Why men are tracking
Ken Mutuku* embraced the feature, stating that it would shed light on menstrual health.
He notes that the stereotypes surrounding menstrual health are still prevalent, and such features are a step towards ending the period stigma.
“I am very open to using such a feature. I think it paves the way for communication in the sense that we (couples) are on the same page,” Mutuku says.
“There is a lot of stereotypes surrounding women’s cycles. Men will be more empathetic towards what women go through,” he adds.
According to Mike Gatosi*, the feature is efficient for married couples as period insights benefit them more, unlike individuals in a boyfriend-girlfriend dynamic.
Gatosi says it facilitates effective family planning, especially in avoiding unplanned pregnancies.
“It is beneficial because it displays a sign of openness and enables easy planning to avoid ‘oops babies’ in a marriage,” he says, adding “I would not encourage it in casual relationships, but I fully support it in marriages.”
Peter Wamalwa echoed Mutuku’s remarks, saying the practice quashes various stereotypes about menstruation, like that women experience it at the end of every month or even that women are overly emotional beings.
“I am open to exploring it, especially at a time when there are so many misconceptions about menstruation and the mannerisms that women exhibit during their cycles," he says, adding that the routine helps men understand how the female body works during different seasons in their cycle.
Davies Macharia* expresses his reservations concerning the feature, noting that it paves the way for controlling behaviors in the relationship. He maintained that the woman should be the one to decide whether she would like to share her cycle with her partner.

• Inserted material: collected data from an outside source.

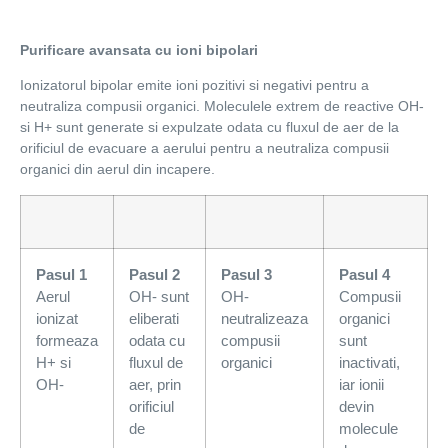
Purificare avansata cu ioni bipolari
Ionizatorul bipolar emite ioni pozitivi si negativi pentru a
neutraliza compusii organici. Moleculele extrem de reactive OH-
si H+ sunt generate si expulzate odata cu fluxul de aer de la
orificiul de evacuare a aerului pentru a neutraliza compusii
organici din aerul din incapere.
Pasul 1
Pasul 2
Pasul 3
Pasul 4
Aerul
OH- sunt
OH-
Compusii
ionizat
eliberati
neutralizeaza
organici
formeaza
odata cu
compusii
sunt
H+ si
fluxul de
organici
inactivati,
OH-
aer, prin
iar ionii
orificiul
devin
de
molecule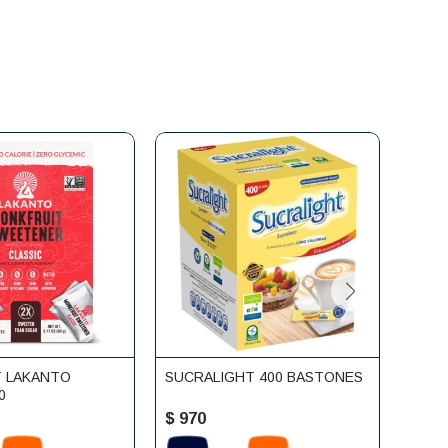
 LAKANTO
SUCRALIGHT 400 BASTONES
EDUL
0
BAST
$
970
$
1.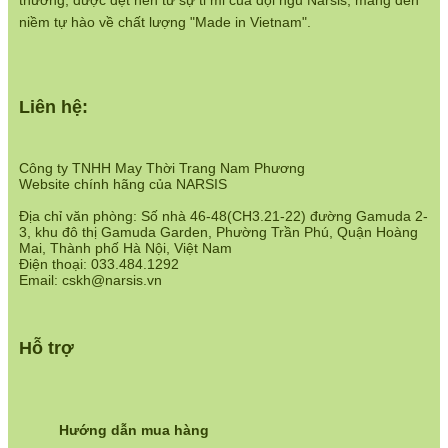
thương, được dệt nên từ sự tỉ mỉ của đội ngũ Narsis, mang đến
niềm tự hào về chất lượng "Made in Vietnam".
Liên hệ:
Công ty TNHH May Thời Trang Nam Phương
Website chính hãng của NARSIS
Địa chỉ văn phòng: Số nhà 46-48(CH3.21-22) đường Gamuda 2-
3, khu đô thị Gamuda Garden, Phường Trần Phú, Quận Hoàng
Mai, Thành phố Hà Nội, Việt Nam
Điện thoại: 033.484.1292
Email: cskh@narsis.vn
Hỗ trợ
Hướng dẫn mua hàng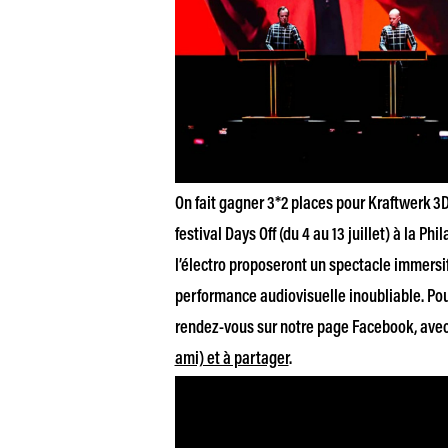
On fait gagner 3*2 places pour Kraftwerk 3D l
festival Days Off (du 4 au 13 juillet) à la P
l’électro proposeront un spectacle immers
performance audiovisuelle inoubliable. Pou
rendez-vous sur notre page Facebook, ave
ami) et à partager
.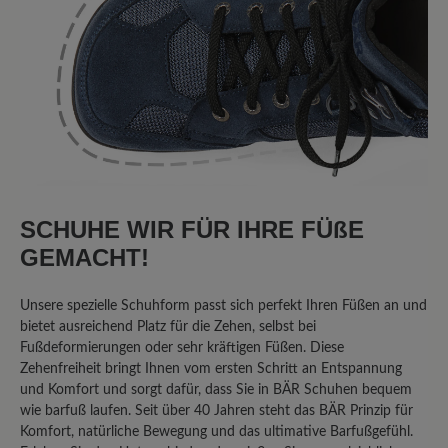
7. Januar 2024 16:30
Bewertung mit 5 von 5 Sternen
Bequemer Laufschuh
Ich suchte einen guten Laufschuh für
tägliche Spaziergänge mit dem Hund.
Dieser Schuh ist sehr bequem, der Fuß
SCHUHE WIR FÜR IHRE FÜßE
hat Platz. Ich bin an sich sehr zufrieden
GEMACHT!
damit. Leider kommt dann doch
irgendwann das Wasser durch, wobei
Unsere spezielle Schuhform passt sich perfekt Ihren Füßen an und
der Schuh nicht als wasserdicht
bietet ausreichend Platz für die Zehen, selbst bei
beworben wurde, sondern nur als
Fußdeformierungen oder sehr kräftigen Füßen. Diese
wasserabweisend. Insofern kann ich
Zehenfreiheit bringt Ihnen vom ersten Schritt an Entspannung
sagen: alles TOP
und Komfort und sorgt dafür, dass Sie in BÄR Schuhen bequem
wie barfuß laufen. Seit über 40 Jahren steht das BÄR Prinzip für
Komfort, natürliche Bewegung und das ultimative Barfußgefühl.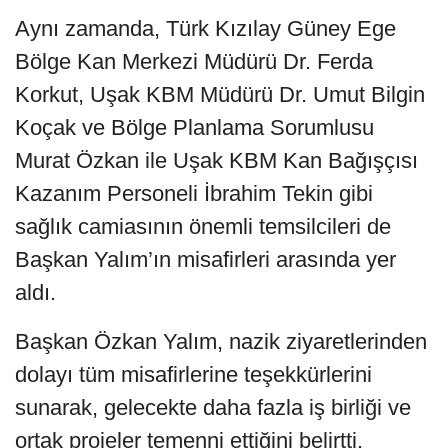
Aynı zamanda, Türk Kızılay Güney Ege
Bölge Kan Merkezi Müdürü Dr. Ferda
Korkut, Uşak KBM Müdürü Dr. Umut Bilgin
Koçak ve Bölge Planlama Sorumlusu
Murat Özkan ile Uşak KBM Kan Bağışçısı
Kazanım Personeli İbrahim Tekin gibi
sağlık camiasının önemli temsilcileri de
Başkan Yalım’ın misafirleri arasında yer
aldı.
Başkan Özkan Yalım, nazik ziyaretlerinden
dolayı tüm misafirlerine teşekkürlerini
sunarak, gelecekte daha fazla iş birliği ve
ortak projeler temenni ettiğini belirtti.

“I do not have a problem with it, but I would not like to be given access to the feature. I do not have to know everything about my partner. I am not a controlling person,” he says.
He remarks that menstrual cycles are personal to women, arguing that most women would prefer not to disclose their cycles to their partners. He expresses the need for partners to be on the same page regarding whether they are open to trying out the feature.
He likened the practice to partners granting their partners access to their pay slips, stating that one can choose to disclose their salary details to their partners, although they should not have to do so involuntarily.
What women think about it
Mary Akoth notes that such a practice has advantages and disadvantages.
On the positive, she mentions that men have for long been unaware of certain female reproductive conditions like Polycystic Ovary Syndrome (PCOS) and endometriosis. She notes that by tracking their partners’ periods, men will have more insights on such conditions.
However, Akoth says that that some men might develop controlling tendencies for example cases where the partner could make sexual demands based on tracking partner's cycle.
“It could be a con when the guy uses the information on the feature to demand sex even when their partner is not feeling up to it,” she says.
In the recent past, some women have been using the excuse of ‘that time of the month’, to avoid sexual activity with their significant others. This feature scraps the excuse.
However, Daisy Njeri maintains that women should not feel cornered to lie if there is respect in the relationship.
“A man should be able to respect a woman’s sexual freedom, so when he asks for sexual intercourse when I am not up to it, I should not have to lie that I am on my period to escape having sex.”
“It is important that I am in sync with my partner and he understands how I am feeling. If he knows that I experience painful period cramps during my menstrual cycle, then he can be able to offer support like stack up some painkillers,” she notes.